> [Document passage]:
But not the kind of bias that this panel and this committee 
appears to be worried about.
    We need answers to real bias, and those answers may either 
be readily available through an empowered Federal Trade 
Commission, or access to platform data and research so 
academics can investigate how a platform like Google biases and 
harms marginalized populations.
    [The statement of Mr. Waldman follows:]

                  **********COMMITTEE INSERT**********

    Mr. King. Thank you, Professor Waldman.
    The chair now recognizes Ms. Dhillon for your testimony. 
Ms. Dhillon, I would point to the panel and the members of the 
committee that we're expecting votes any minute. So it looks 
like we can actually conclude this hearing at an appropriate 
time today, and I hope we're able to do that.
    Ms. Dhillon.


    Ms. Dhillon. Yes. Thank you, Mr. Chairman and members of 
the committee and their staff.
    I am a trial lawyer in private practice in California, with 
a focus on----
    Mr. King. Turn on your microphone, please.
    Ms. Dhillon [continuing]. With a focus on business, 
technology, employment, and First Amendment litigation. In my 
25-year career, I have represented numerous course subject to 
discrimination in academia, the workplace, consumer markets, 
and civil rights matters.
    As a Silicon Valley employment lawyer, I have learned that 
big tech firms systemically and illegally engage in widespread 
discrimination against American workers on the basis of their 
gender, race, religion, values, and political affiliations, the 
latter of which is barred by California law.
    Several of these companies employ hiring quotas and 
preferences to achieve diversity, but not diversity of 
viewpoint. Google employees who dare to dissent are not only 
fired but are also publicly shamed, humiliated, labeled, 
blacklisted, and sometimes pursued after firing with secretive 
arbitrations designed to punish and even bankrupt them, all 
with no right of appeal.

Stored data
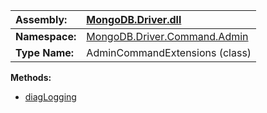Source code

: | **Assembly:** | [MongoDB.Driver.dll](MongoDB_Driver.md) |
|:--------------|:----------------------------------------|
| **Namespace:** | [MongoDB.Driver.Command.Admin](N_MongoDB_Driver_Command_Admin.md) |
| **Type Name:** | AdminCommandExtensions (class)          |

**Methods:**
  * [diagLogging](#diagLogging.md)
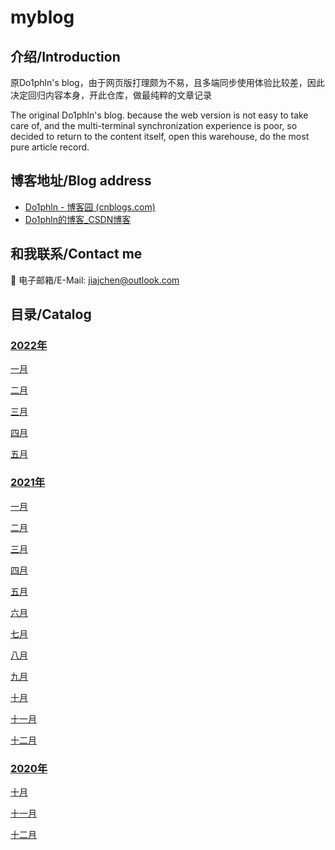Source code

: # myblog

## 介绍/Introduction
原Do1phln's blog，由于网页版打理颇为不易，且多端同步使用体验比较差，因此决定回归内容本身，开此仓库，做最纯粹的文章记录

The original Do1phln's blog. because the web version is not easy to take care of, and the multi-terminal synchronization experience is poor, so decided to return to the content itself, open this warehouse, do the most pure article record.

## 博客地址/Blog address

- [Do1phln - 博客园 (cnblogs.com)](https://www.cnblogs.com/cjjcn)
- [Do1phln的博客_CSDN博客](https://blog.csdn.net/Do1phln)

## 和我联系/Contact me

:email: 电子邮箱/E-Mail: [jiajchen@outlook.com](mailto:jiajchencn@outlook.com)

## 目录/Catalog

### [2022年](https://gitee.com/cjjcn/myblog/2022)

[一月](https://gitee.com/cjjcn/myblog/2022/1)

[二月](https://gitee.com/cjjcn/myblog/2022/2)

[三月](https://gitee.com/cjjcn/myblog/2022/3)

[四月](https://gitee.com/cjjcn/myblog/2022/4)

[五月](https://gitee.com/cjjcn/myblog/2022/5)

### [2021年](https://gitee.com/cjjcn/myblog/2021)

[一月](https://gitee.com/cjjcn/myblog/2021/1)

[二月](https://gitee.com/cjjcn/myblog/2021)

[三月](https://gitee.com/cjjcn/myblog/2021/3)

[四月](https://gitee.com/cjjcn/myblog/2021/4)

[五月](https://gitee.com/cjjcn/myblog/2021/5)

[六月](https://gitee.com/cjjcn/myblog/2021/6)

[七月](https://gitee.com/cjjcn/myblog/2021/7)

[八月](https://gitee.com/cjjcn/myblog/2021/8)

[九月](https://gitee.com/cjjcn/myblog/2021/9)

[十月](https://gitee.com/cjjcn/myblog/2021/10)

[十一月](https://gitee.com/cjjcn/myblog/2021/11)

[十二月](https://gitee.com/cjjcn/myblog/2021/12)

### [2020年](https://gitee.com/cjjcn/myblog/2020)

[十月](https://gitee.com/cjjcn/myblog/2020/10)

[十一月](https://gitee.com/cjjcn/myblog/2020/11)

[十二月](https://gitee.com/cjjcn/myblog/2020/12)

> [Action item]:
Please quote the part of the hearing transcript above that opens with the words containing "But not the" and closes with "for your testimony.".

> [Solution to the problem]:
But not the kind of bias that this panel and this committee 
appears to be worried about.
    We need answers to real bias, and those answers may either 
be readily available through an empowered Federal Trade 
Commission, or access to platform data and research so 
academics can investigate how a platform like Google biases and 
harms marginalized populations.
    [The statement of Mr. Waldman follows:]

                  **********COMMITTEE INSERT**********

    Mr. King. Thank you, Professor Waldman.
    The chair now recognizes Ms. Dhillon for your testimony.